### The task:
In the records below, the line containing "OpenCV camera frame" marks the start. Copy that line and everything after it exactly, through the last line.

======== Material for this exercise

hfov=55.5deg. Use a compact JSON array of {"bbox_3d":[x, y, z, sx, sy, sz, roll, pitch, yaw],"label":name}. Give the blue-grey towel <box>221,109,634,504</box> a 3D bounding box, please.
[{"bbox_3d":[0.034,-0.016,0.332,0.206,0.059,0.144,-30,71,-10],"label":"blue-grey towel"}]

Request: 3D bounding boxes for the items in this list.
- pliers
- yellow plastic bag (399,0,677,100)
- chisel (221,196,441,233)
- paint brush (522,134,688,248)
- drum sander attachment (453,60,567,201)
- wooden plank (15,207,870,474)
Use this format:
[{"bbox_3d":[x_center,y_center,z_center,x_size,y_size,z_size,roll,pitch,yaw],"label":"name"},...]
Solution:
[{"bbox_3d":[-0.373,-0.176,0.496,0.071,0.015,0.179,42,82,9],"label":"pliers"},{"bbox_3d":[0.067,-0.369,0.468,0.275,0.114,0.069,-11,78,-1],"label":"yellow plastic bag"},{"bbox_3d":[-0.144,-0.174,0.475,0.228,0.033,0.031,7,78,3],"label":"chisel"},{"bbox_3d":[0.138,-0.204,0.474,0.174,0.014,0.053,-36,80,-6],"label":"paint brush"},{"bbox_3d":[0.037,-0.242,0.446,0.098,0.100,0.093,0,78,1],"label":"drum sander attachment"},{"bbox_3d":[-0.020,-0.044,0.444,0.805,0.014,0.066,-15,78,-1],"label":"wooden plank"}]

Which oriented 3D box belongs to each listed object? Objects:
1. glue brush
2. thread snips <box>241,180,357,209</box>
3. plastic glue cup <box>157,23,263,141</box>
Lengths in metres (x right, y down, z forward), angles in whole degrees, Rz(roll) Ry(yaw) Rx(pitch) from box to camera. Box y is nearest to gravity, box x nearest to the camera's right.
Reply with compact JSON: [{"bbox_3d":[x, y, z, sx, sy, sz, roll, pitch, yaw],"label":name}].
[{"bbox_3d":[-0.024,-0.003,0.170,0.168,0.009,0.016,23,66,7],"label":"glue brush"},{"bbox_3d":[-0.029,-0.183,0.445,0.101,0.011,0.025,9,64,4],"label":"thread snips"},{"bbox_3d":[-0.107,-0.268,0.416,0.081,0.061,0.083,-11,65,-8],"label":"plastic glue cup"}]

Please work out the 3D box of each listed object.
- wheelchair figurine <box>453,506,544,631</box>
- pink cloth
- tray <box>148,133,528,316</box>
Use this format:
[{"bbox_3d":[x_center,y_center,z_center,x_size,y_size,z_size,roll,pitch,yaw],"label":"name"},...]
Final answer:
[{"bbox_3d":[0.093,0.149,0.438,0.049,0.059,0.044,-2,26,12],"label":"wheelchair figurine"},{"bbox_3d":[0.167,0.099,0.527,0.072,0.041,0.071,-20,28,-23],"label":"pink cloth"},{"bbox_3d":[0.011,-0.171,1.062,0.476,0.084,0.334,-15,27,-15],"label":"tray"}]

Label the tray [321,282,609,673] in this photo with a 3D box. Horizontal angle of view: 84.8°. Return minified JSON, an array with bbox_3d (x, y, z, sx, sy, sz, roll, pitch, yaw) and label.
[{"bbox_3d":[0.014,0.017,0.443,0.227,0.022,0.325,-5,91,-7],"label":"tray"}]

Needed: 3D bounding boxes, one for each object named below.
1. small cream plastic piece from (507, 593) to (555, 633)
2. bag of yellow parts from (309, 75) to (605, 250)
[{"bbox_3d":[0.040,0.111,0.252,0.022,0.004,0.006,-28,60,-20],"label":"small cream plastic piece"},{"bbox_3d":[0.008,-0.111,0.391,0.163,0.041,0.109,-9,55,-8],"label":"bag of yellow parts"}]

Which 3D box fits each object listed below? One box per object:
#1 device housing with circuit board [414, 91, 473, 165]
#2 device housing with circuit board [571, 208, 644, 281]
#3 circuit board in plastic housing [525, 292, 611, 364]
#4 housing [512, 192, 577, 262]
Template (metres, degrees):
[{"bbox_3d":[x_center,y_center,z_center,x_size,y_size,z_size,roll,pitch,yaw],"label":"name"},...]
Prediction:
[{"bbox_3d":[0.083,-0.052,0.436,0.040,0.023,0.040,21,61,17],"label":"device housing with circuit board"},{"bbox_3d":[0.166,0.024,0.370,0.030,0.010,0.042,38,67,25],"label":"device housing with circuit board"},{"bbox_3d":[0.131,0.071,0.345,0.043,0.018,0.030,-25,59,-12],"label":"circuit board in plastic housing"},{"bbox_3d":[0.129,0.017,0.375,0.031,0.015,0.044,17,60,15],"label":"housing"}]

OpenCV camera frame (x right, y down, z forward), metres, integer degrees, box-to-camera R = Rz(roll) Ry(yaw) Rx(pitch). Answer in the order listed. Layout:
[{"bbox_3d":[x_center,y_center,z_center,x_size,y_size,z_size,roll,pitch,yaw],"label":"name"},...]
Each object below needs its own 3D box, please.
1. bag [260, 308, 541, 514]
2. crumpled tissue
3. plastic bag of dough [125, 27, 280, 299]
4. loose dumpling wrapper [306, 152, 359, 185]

================

### Answer section:
OpenCV camera frame (x right, y down, z forward), metres, integer degrees, box-to-camera R = Rz(roll) Ry(yaw) Rx(pitch). Answer in the order listed. Layout:
[{"bbox_3d":[x_center,y_center,z_center,x_size,y_size,z_size,roll,pitch,yaw],"label":"name"},...]
Each object below needs its own 3D box, please.
1. bag [260, 308, 541, 514]
2. crumpled tissue
3. plastic bag of dough [125, 27, 280, 299]
4. loose dumpling wrapper [306, 152, 359, 185]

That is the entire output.